Items from a dataset -
--- START ---
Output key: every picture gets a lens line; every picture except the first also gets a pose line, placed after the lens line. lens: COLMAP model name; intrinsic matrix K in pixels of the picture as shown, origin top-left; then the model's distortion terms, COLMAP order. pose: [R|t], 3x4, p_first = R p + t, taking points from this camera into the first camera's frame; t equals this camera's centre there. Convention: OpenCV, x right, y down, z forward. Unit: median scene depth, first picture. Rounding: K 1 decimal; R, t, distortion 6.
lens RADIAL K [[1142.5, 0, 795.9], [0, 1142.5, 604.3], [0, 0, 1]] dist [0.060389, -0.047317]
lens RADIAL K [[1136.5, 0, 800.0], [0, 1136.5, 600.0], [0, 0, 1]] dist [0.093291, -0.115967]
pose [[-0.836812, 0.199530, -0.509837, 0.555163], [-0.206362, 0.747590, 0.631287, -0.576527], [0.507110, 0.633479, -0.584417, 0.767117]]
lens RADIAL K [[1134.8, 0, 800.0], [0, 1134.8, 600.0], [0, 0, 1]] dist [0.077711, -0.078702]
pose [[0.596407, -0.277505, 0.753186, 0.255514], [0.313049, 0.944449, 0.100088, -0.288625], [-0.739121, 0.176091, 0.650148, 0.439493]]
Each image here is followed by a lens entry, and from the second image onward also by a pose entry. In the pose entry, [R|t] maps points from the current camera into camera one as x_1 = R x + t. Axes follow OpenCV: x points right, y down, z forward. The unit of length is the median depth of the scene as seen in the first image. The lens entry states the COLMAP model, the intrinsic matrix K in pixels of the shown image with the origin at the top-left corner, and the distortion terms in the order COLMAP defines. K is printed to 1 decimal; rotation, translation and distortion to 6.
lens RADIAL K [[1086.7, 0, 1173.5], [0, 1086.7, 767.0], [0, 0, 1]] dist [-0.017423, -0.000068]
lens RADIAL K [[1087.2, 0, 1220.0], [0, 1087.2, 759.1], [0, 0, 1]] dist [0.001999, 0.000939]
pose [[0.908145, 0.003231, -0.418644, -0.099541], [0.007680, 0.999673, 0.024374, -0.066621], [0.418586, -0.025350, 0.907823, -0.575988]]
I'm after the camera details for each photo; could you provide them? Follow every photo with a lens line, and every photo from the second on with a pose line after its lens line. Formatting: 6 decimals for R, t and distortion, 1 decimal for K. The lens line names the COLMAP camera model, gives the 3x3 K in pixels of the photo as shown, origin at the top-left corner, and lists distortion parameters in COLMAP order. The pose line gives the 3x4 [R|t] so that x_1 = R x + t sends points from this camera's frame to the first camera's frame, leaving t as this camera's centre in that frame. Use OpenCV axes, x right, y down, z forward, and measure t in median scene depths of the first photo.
--- END ---
DESCRIPTION OF THE TASK -
Every record must appear in the answer exactly as written.

TASK OUTPUT -
Output key: every picture gets a lens line; every picture except the first also gets a pose line, placed after the lens line. lens: COLMAP model name; intrinsic matrix K in pixels of the picture as shown, origin top-left; then the model's distortion terms, COLMAP order. pose: [R|t], 3x4, p_first = R p + t, taking points from this camera into the first camera's frame; t equals this camera's centre there. Convention: OpenCV, x right, y down, z forward. Unit: median scene depth, first picture. Rounding: K 1 decimal; R, t, distortion 6.
lens RADIAL K [[1142.5, 0, 795.9], [0, 1142.5, 604.3], [0, 0, 1]] dist [0.060389, -0.047317]
lens RADIAL K [[1136.5, 0, 800.0], [0, 1136.5, 600.0], [0, 0, 1]] dist [0.093291, -0.115967]
pose [[-0.836812, 0.199530, -0.509837, 0.555163], [-0.206362, 0.747590, 0.631287, -0.576527], [0.507110, 0.633479, -0.584417, 0.767117]]
lens RADIAL K [[1134.8, 0, 800.0], [0, 1134.8, 600.0], [0, 0, 1]] dist [0.077711, -0.078702]
pose [[0.596407, -0.277505, 0.753186, 0.255514], [0.313049, 0.944449, 0.100088, -0.288625], [-0.739121, 0.176091, 0.650148, 0.439493]]
Each image here is followed by a lens entry, and from the second image onward also by a pose entry. In the pose entry, [R|t] maps points from the current camera into camera one as x_1 = R x + t. Axes follow OpenCV: x points right, y down, z forward. The unit of length is the median depth of the scene as seen in the first image. The lens entry states the COLMAP model, the intrinsic matrix K in pixels of the shown image with the origin at the top-left corner, and the distortion terms in the order COLMAP defines. K is printed to 1 decimal; rotation, translation and distortion to 6.
lens RADIAL K [[1086.7, 0, 1173.5], [0, 1086.7, 767.0], [0, 0, 1]] dist [-0.017423, -0.000068]
lens RADIAL K [[1087.2, 0, 1220.0], [0, 1087.2, 759.1], [0, 0, 1]] dist [0.001999, 0.000939]
pose [[0.908145, 0.003231, -0.418644, -0.099541], [0.007680, 0.999673, 0.024374, -0.066621], [0.418586, -0.025350, 0.907823, -0.575988]]
I'm after the camera details for each photo; could you provide them? Follow every photo with a lens line, and every photo from the second on with a pose line after its lens line. Formatting: 6 decimals for R, t and distortion, 1 decimal for K. The lens line names the COLMAP camera model, gives the 3x3 K in pixels of the photo as shown, origin at the top-left corner, and lists distortion parameters in COLMAP order. The pose line gives the 3x4 [R|t] so that x_1 = R x + t sends points from this camera's frame to the first camera's frame, leaving t as this camera's centre in that frame. Use OpenCV axes, x right, y down, z forward, and measure t in median scene depths of the first photo.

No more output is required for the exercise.